**STATED EXERCISE 1**
In the passage on Rome, Carthage and Jerusalem, what are the answers to these questions?
(a) What reason does it give for why Carthage might perish?
(b) What could not be suppressed by the worst ravages of the invader?
(c) What succeeded to the supremacy of Rome in the empire?
**STATED EXERCISE 2**
Can you resume the passage on Rome, Carthage and Jerusalem, picking up right after its final sentence?

**TEXT PASSAGE**
<<<<
There is a hopeful side to these reflections. A city with such a character may be said to bear the seeds of her own revival. Her individuality has that within it which fights against extinction. To put it another way, the idea of the city is too marked and too attractive for its privileged custodians to let it fade out of their minds, or to rest satisfied without attempting once more to have it realised in visible form. Carthage might perish; for Carthage had few graces wherewith to stir the enthusiasm of her citizens. Rome, on the other hand, had developed a character and a corresponding destiny of her own; and therefore she could not be blotted out by savage Huns or Vandal hosts. The genius for government, unapproached by any other city, could not be suppressed by the worst ravages of the invader. Even when political supremacy had passed away in consequence of the vices and weakness of the degenerate citizens, the power that had ruled the world simply took another shape and ruled the Church, the supremacy of Rome in the papacy succeeding to the supremacy of Rome in the empire. So was it with Jerusalem. There was immortality in this wonderful city.
>>>>
**RECORDED DATA**
<<<<
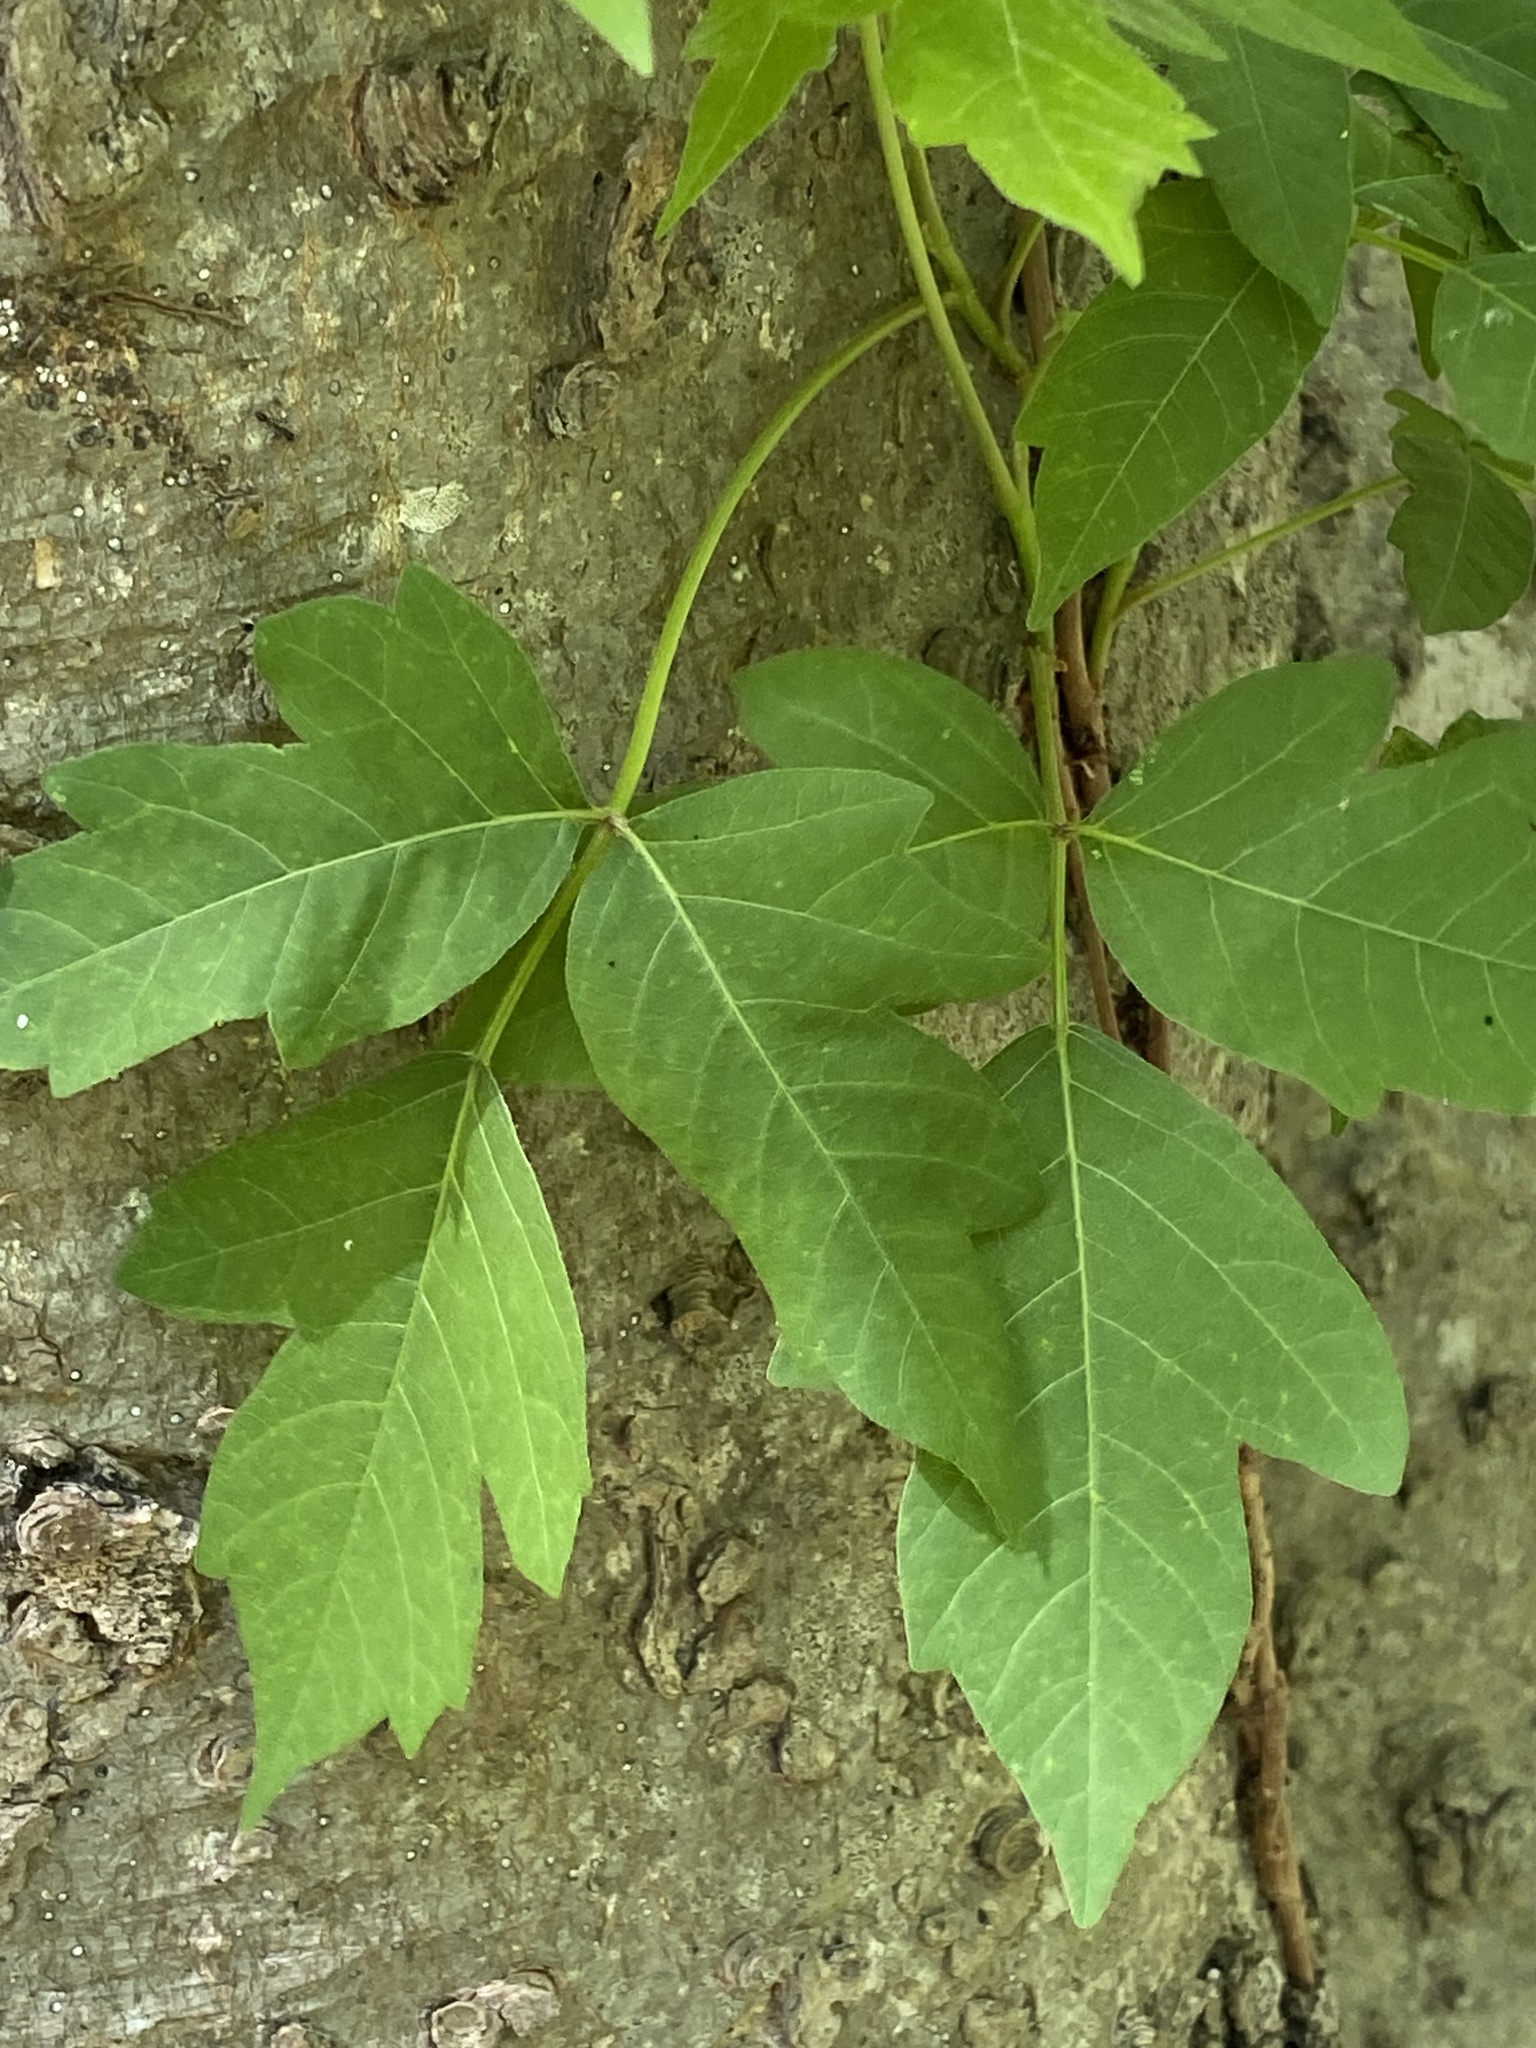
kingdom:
>>>>
**EXPECTED ANSWER 1**
(a) Carthage had few graces wherewith to stir the enthusiasm of her citizens.
(b) Rome's genius for government, unapproached by any other city.
(c) The supremacy of Rome in the papacy.

**EXPECTED ANSWER 2**
We may look at the subject from two points of view. First, faith in God encourages the hope that such a destiny as is here foreshadowed should not be allowed to fail. So felt the prophets who were permitted to read the counsels of God by inspired insight into the eternal principles of His nature. These men were sure that Jerusalem must rise again from her ashes because they knew for a certainty that her Lord would not let His purposes concerning her be frustrated.
Then even with the limited vision which is all that can be attained from the lower platform of historical criticism, we may see that Jerusalem had acquired such an immortal place in the estimation of the Jews, that the people must have clung to the idea of a restoration till it was realised. To say this is to shew that the realisation could not but be accomplished. Such passionate regrets as those of the Lamentations are seeds of hope.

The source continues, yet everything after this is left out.